[[ Extracted information, beginning ]]

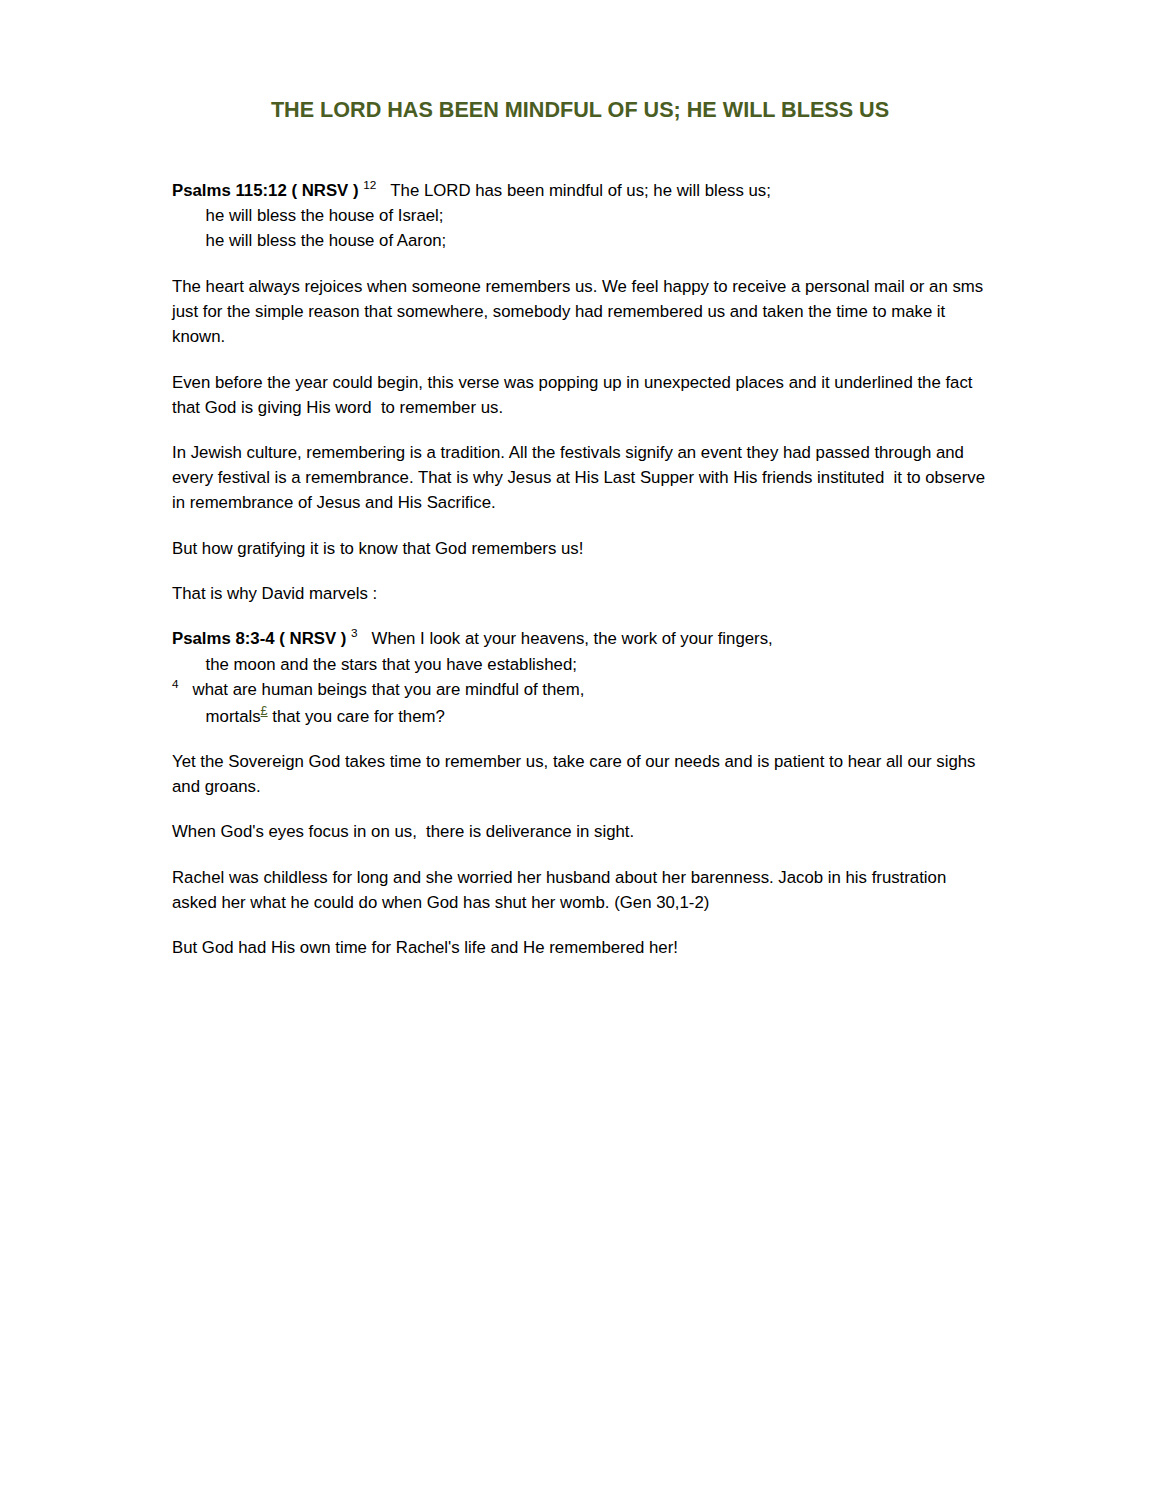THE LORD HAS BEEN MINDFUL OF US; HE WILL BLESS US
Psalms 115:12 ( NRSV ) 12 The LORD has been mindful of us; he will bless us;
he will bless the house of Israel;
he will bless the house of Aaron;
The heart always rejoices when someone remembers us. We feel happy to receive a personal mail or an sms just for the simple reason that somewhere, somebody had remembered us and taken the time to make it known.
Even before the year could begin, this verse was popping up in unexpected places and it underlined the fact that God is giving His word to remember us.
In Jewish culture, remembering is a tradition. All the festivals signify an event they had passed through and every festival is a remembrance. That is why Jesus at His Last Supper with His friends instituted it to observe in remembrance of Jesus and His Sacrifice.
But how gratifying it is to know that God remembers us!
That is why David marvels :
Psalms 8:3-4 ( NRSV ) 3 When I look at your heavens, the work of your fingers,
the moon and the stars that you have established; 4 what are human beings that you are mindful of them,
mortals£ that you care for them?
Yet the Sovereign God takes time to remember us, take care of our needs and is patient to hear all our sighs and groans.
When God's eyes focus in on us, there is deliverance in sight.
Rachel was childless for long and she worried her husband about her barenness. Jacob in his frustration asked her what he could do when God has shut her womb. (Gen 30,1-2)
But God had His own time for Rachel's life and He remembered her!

[[ Extracted information, end ]]
[[ Extracted information, beginning ]]

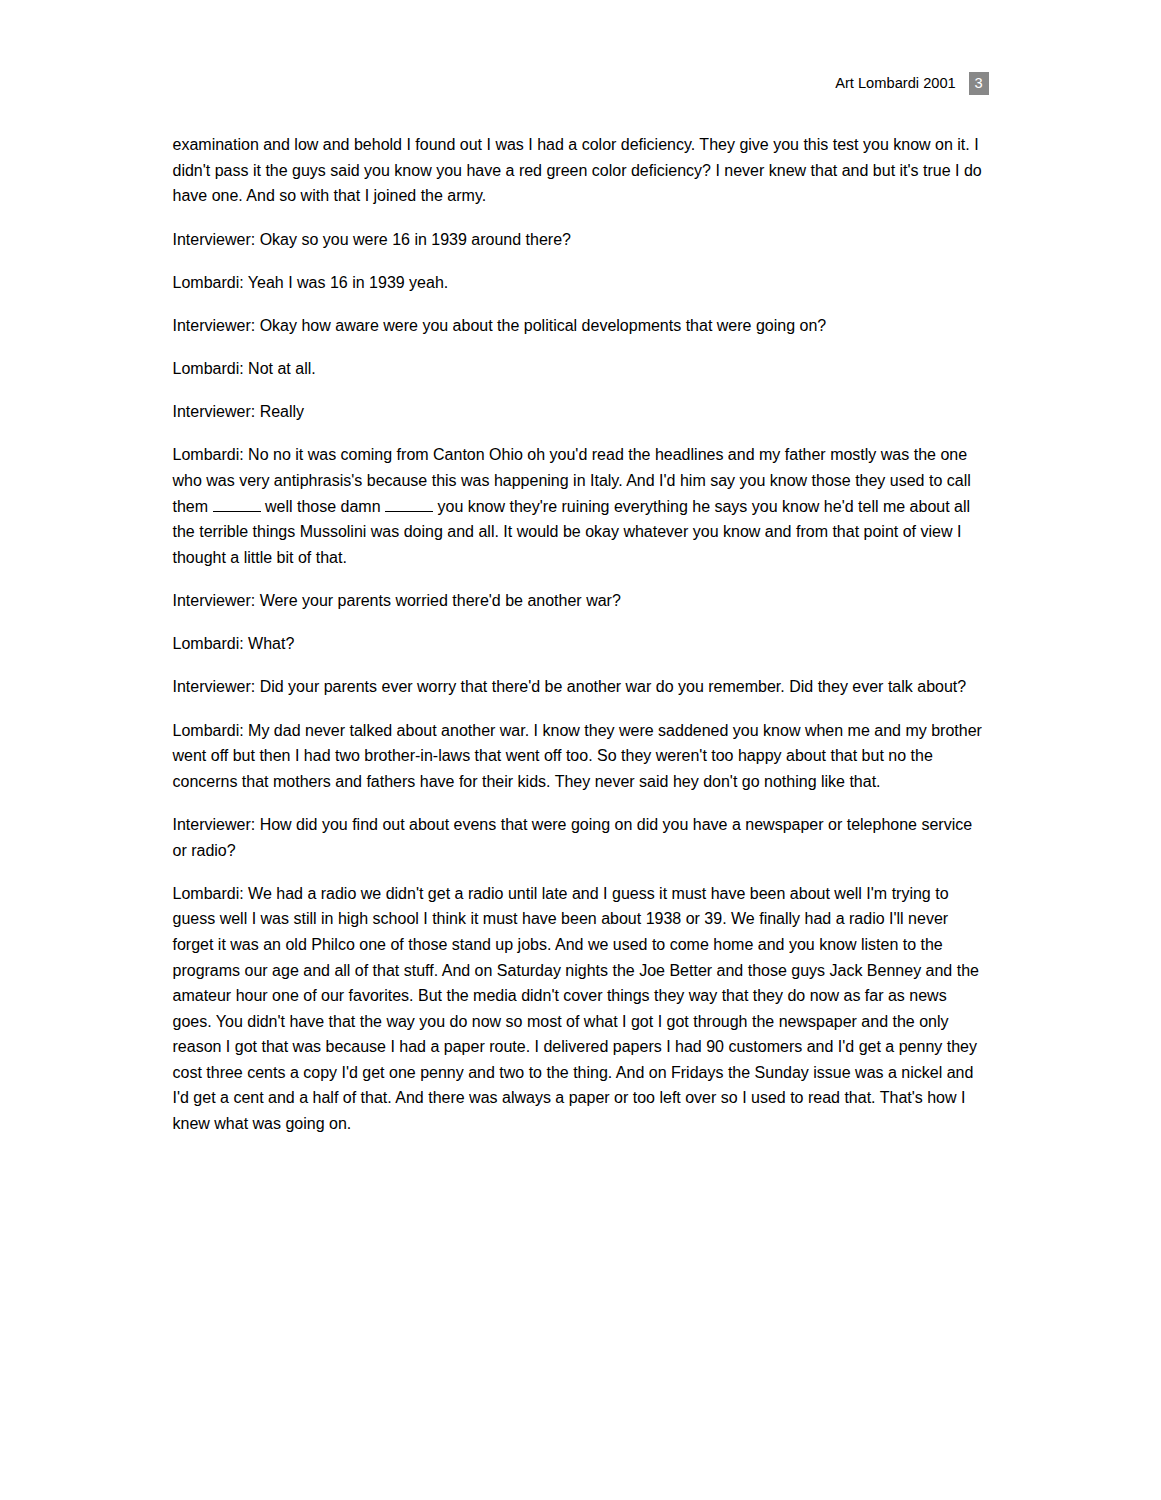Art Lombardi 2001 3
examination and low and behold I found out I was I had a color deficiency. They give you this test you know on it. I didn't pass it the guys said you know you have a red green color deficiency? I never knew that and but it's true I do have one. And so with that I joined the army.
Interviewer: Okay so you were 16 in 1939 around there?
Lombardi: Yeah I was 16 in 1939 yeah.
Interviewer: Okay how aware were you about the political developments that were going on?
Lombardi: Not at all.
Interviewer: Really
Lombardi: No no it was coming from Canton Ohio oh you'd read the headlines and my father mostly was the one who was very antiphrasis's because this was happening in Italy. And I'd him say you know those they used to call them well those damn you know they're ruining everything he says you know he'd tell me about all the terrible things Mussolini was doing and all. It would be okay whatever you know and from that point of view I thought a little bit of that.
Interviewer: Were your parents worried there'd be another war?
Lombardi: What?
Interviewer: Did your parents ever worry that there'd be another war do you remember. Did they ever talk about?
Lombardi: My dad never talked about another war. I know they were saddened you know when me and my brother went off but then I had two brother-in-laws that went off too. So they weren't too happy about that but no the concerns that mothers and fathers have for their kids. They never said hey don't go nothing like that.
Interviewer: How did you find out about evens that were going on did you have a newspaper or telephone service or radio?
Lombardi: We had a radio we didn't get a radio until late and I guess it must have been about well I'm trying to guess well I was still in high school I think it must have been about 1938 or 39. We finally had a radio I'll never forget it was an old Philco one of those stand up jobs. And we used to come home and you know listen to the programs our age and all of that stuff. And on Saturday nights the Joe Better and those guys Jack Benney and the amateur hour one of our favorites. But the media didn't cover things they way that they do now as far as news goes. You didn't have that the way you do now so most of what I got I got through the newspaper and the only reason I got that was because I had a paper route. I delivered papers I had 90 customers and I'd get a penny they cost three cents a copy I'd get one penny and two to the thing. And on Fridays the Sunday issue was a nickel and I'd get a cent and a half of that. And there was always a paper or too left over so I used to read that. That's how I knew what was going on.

[[ Extracted information, end ]]

Return every line of the data above in which "your" appears.

Exercise response
Psalms 8:3-4 ( NRSV ) 3 When I look at your heavens, the work of your fingers,
Interviewer: Were your parents worried there'd be another war?
Interviewer: Did your parents ever worry that there'd be another war do you remember. Did they ever talk about?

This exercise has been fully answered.